Observation data (J2000 epoch)
- Constellation: Crater
- Right ascension: 11^{h} 36^{m} 16.2^{s}
- Declination: –10° 52′ 38.8″
- Distance: 145 kiloparsecs (470 kly)
- Apparent dimensions (V): 0.46 arcmins

Physical characteristics
- Absolute magnitude: −5.3
- Mass: 1×10^{4} M_{☉}
- Radius: 50 parsecs (160 ly)
- V_{HB}: 14.2
- Metallicity: [Fe/H] = –1.65 dex
- Estimated age: 7.5 Gyr
- Notable features: Unusually young and distant Milky way cluster.
- Other designations: Crater cluster, PSO J174.0675-10.8774

= Laevens 1 =

Galaxy in the constellation Crater

Laevens 1 is a faint globular cluster in the constellation Crater that was discovered in 2014. It is also known as Crater, the Crater cluster and PSO J174.0675-10.8774.

At a distance of 145 kpc it is the most distant Milky Way globular cluster yet known, located in the galactic halo surrounding the Milky Way galaxy. With an age of only 7.5 Gyr, it is likely to have been incorporated into our galaxy long after the formation of the Milky Way, probably during an interaction with the Small Magellanic Cloud.
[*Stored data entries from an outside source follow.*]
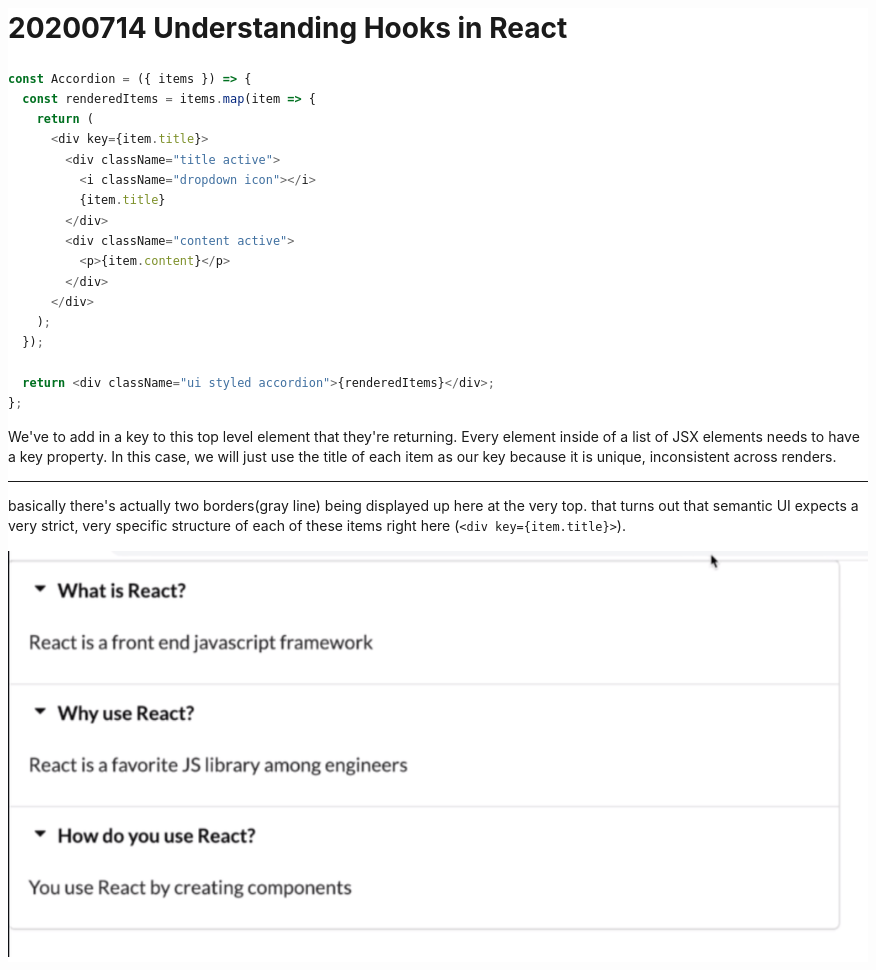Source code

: # 20200714 Understanding Hooks in React

```js
const Accordion = ({ items }) => {
  const renderedItems = items.map(item => {
    return (
      <div key={item.title}>
        <div className="title active">
          <i className="dropdown icon"></i>
          {item.title}
        </div>
        <div className="content active">
          <p>{item.content}</p>
        </div>
      </div>
    );
  });

  return <div className="ui styled accordion">{renderedItems}</div>;
};
```

We've to add in a key to this top level element that they're returning. Every element inside of a list of JSX elements needs to have a key property. In this case, we will just use the title of each item as our key because it is unique, inconsistent across renders.

---

basically there's actually two borders(gray line) being displayed up here at the very top. that turns out that semantic UI expects a very strict, very specific structure of each of these items right here (`<div key={item.title}>`).

![my-img](img/200714-1.png)
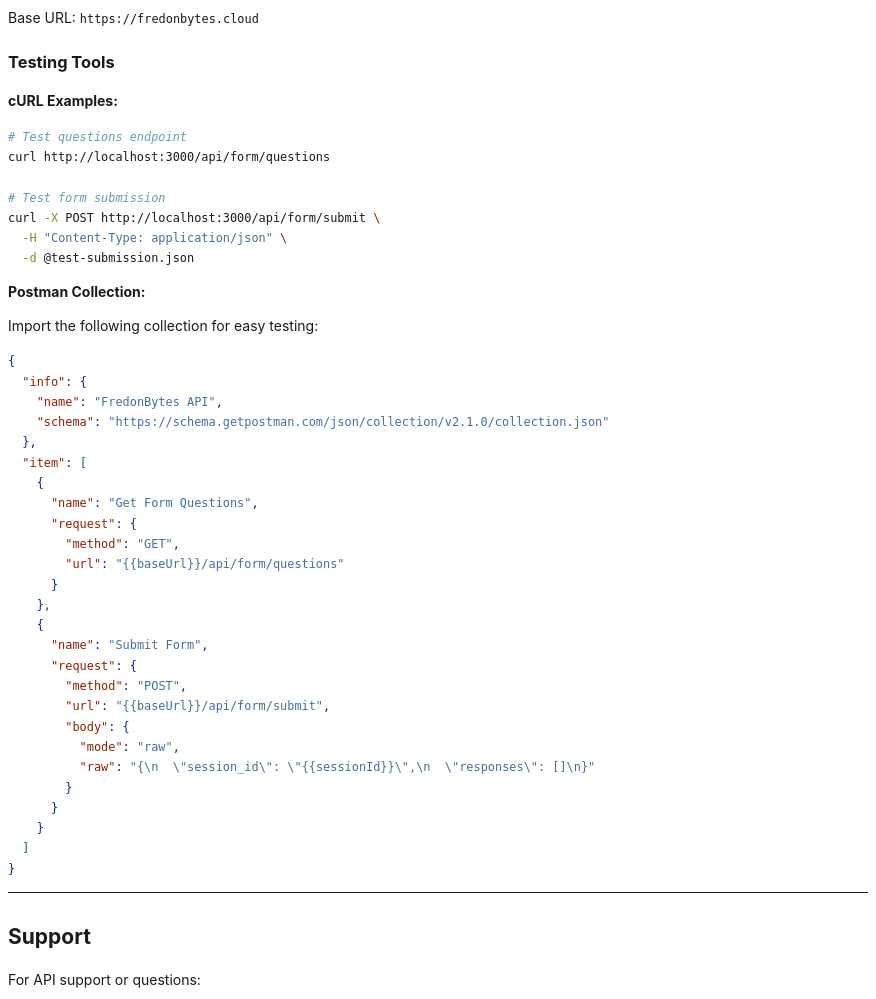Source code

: Base URL: `https://fredonbytes.cloud`

### Testing Tools

**cURL Examples:**

```bash
# Test questions endpoint
curl http://localhost:3000/api/form/questions

# Test form submission
curl -X POST http://localhost:3000/api/form/submit \
  -H "Content-Type: application/json" \
  -d @test-submission.json
```

**Postman Collection:**

Import the following collection for easy testing:

```json
{
  "info": {
    "name": "FredonBytes API",
    "schema": "https://schema.getpostman.com/json/collection/v2.1.0/collection.json"
  },
  "item": [
    {
      "name": "Get Form Questions",
      "request": {
        "method": "GET",
        "url": "{{baseUrl}}/api/form/questions"
      }
    },
    {
      "name": "Submit Form",
      "request": {
        "method": "POST",
        "url": "{{baseUrl}}/api/form/submit",
        "body": {
          "mode": "raw",
          "raw": "{\n  \"session_id\": \"{{sessionId}}\",\n  \"responses\": []\n}"
        }
      }
    }
  ]
}
```

---

## Support

For API support or questions:
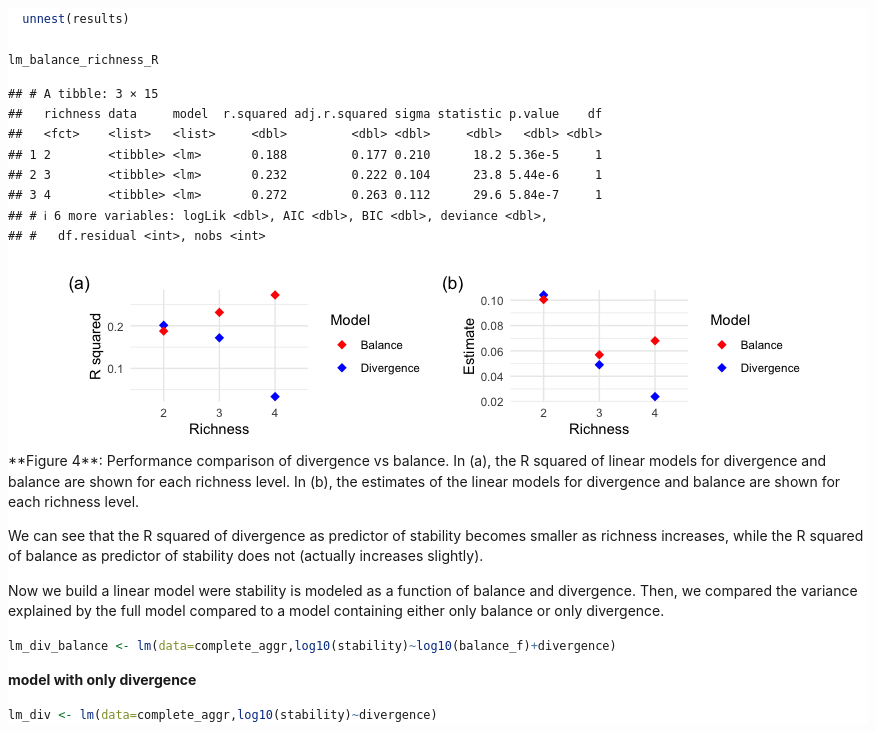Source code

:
 ``` r
  unnest(results) 

lm_balance_richness_R
```

```
## # A tibble: 3 × 15
##   richness data     model  r.squared adj.r.squared sigma statistic p.value    df
##   <fct>    <list>   <list>     <dbl>         <dbl> <dbl>     <dbl>   <dbl> <dbl>
## 1 2        <tibble> <lm>       0.188         0.177 0.210      18.2 5.36e-5     1
## 2 3        <tibble> <lm>       0.232         0.222 0.104      23.8 5.44e-6     1
## 3 4        <tibble> <lm>       0.272         0.263 0.112      29.6 5.84e-7     1
## # ℹ 6 more variables: logLik <dbl>, AIC <dbl>, BIC <dbl>, deviance <dbl>,
## #   df.residual <int>, nobs <int>
```


<img src="For_meeting_files/figure-html/R_squared-1.png" style="display: block; margin: auto;" />
**Figure 4**: Performance comparison of divergence vs balance. In (a), the R squared of linear models for divergence and balance are shown for each richness level. In (b), the estimates of the linear models for divergence and balance are shown for each richness level.




We can see that the R squared of divergence as predictor of stability becomes smaller as richness increases, while the R squared of balance as predictor of stability does not (actually increases slightly). 



Now we build a linear model were stability is modeled as a function of balance and divergence. 
Then, we compared the variance explained by the full model compared to a model containing either only balance or only divergence.


``` r
lm_div_balance <- lm(data=complete_aggr,log10(stability)~log10(balance_f)+divergence)
```



**model with only divergence**

``` r
lm_div <- lm(data=complete_aggr,log10(stability)~divergence)
```

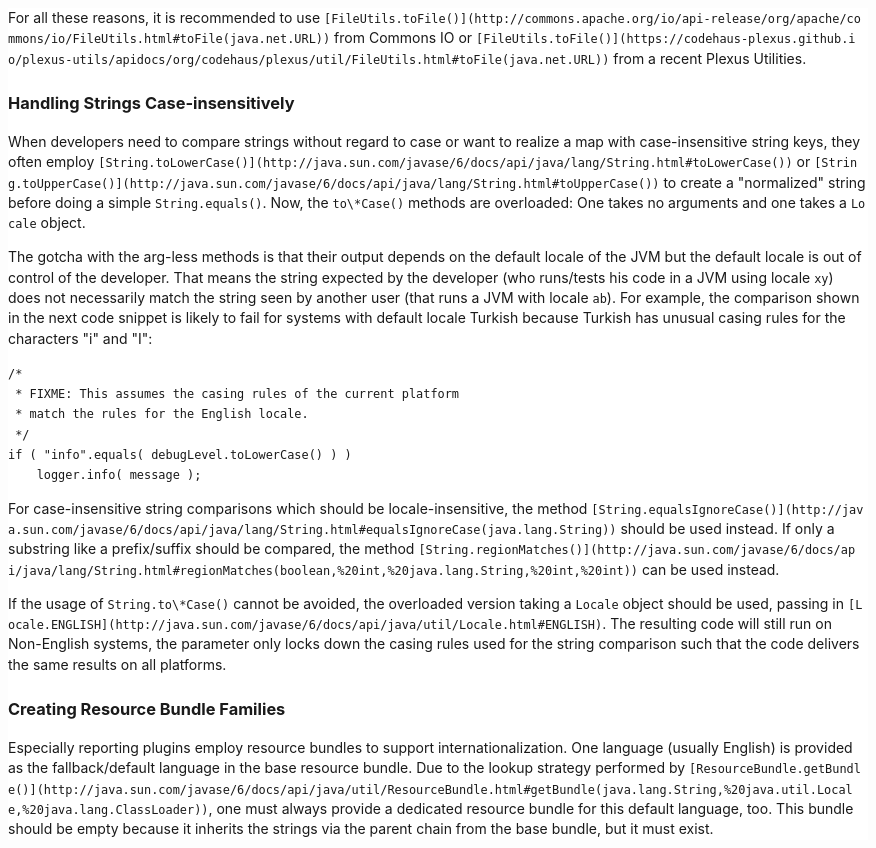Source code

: 
 For all these reasons, it is recommended to use `[FileUtils.toFile()](http://commons.apache.org/io/api-release/org/apache/commons/io/FileUtils.html#toFile(java.net.URL))` from Commons IO or `[FileUtils.toFile()](https://codehaus-plexus.github.io/plexus-utils/apidocs/org/codehaus/plexus/util/FileUtils.html#toFile(java.net.URL))` from a recent Plexus Utilities.



### Handling Strings Case-insensitively


 When developers need to compare strings without regard to case or want to realize a map with case-insensitive string keys, they often employ `[String.toLowerCase()](http://java.sun.com/javase/6/docs/api/java/lang/String.html#toLowerCase())` or `[String.toUpperCase()](http://java.sun.com/javase/6/docs/api/java/lang/String.html#toUpperCase())` to create a "normalized" string before doing a simple `String.equals()`. Now, the `to\*Case()` methods are overloaded: One takes no arguments and one takes a `Locale` object.


 The gotcha with the arg-less methods is that their output depends on the default locale of the JVM but the default locale is out of control of the developer. That means the string expected by the developer (who runs/tests his code in a JVM using locale `xy`) does not necessarily match the string seen by another user (that runs a JVM with locale `ab`). For example, the comparison shown in the next code snippet is likely to fail for systems with default locale Turkish because Turkish has unusual casing rules for the characters "i" and "I":



```
/*
 * FIXME: This assumes the casing rules of the current platform
 * match the rules for the English locale.
 */
if ( "info".equals( debugLevel.toLowerCase() ) )
    logger.info( message );
```

 For case-insensitive string comparisons which should be locale-insensitive, the method `[String.equalsIgnoreCase()](http://java.sun.com/javase/6/docs/api/java/lang/String.html#equalsIgnoreCase(java.lang.String))` should be used instead. If only a substring like a prefix/suffix should be compared, the method `[String.regionMatches()](http://java.sun.com/javase/6/docs/api/java/lang/String.html#regionMatches(boolean,%20int,%20java.lang.String,%20int,%20int))` can be used instead.


 If the usage of `String.to\*Case()` cannot be avoided, the overloaded version taking a `Locale` object should be used, passing in `[Locale.ENGLISH](http://java.sun.com/javase/6/docs/api/java/util/Locale.html#ENGLISH)`. The resulting code will still run on Non-English systems, the parameter only locks down the casing rules used for the string comparison such that the code delivers the same results on all platforms.



### Creating Resource Bundle Families


 Especially reporting plugins employ resource bundles to support internationalization. One language (usually English) is provided as the fallback/default language in the base resource bundle. Due to the lookup strategy performed by `[ResourceBundle.getBundle()](http://java.sun.com/javase/6/docs/api/java/util/ResourceBundle.html#getBundle(java.lang.String,%20java.util.Locale,%20java.lang.ClassLoader))`, one must always provide a dedicated resource bundle for this default language, too. This bundle should be empty because it inherits the strings via the parent chain from the base bundle, but it must exist.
Some analyses initially categorized it as a satellite galaxy, because of the presence of a handful of blue loop stars and a sparsely populated red clump; the existence of some of these types of stars in Laevens 1 would imply relatively recent star formation (within 400 Myr). Such recent formation would be very atypical for a globular cluster; more recent work suggests that some of these stars were erroneously assigned membership of the cluster, distorting the overall result. After removing these, the subsequent reanalysis concluded that Laevens 1 is a faint, intermediate-age globular cluster.

Laevens 1 is orbiting the galaxy at approximately the same distance as the ultrafaint dwarf galaxies Leo IV and Leo V. This hints that all three satellites may once have been closely associated before falling together into the Milky Way halo.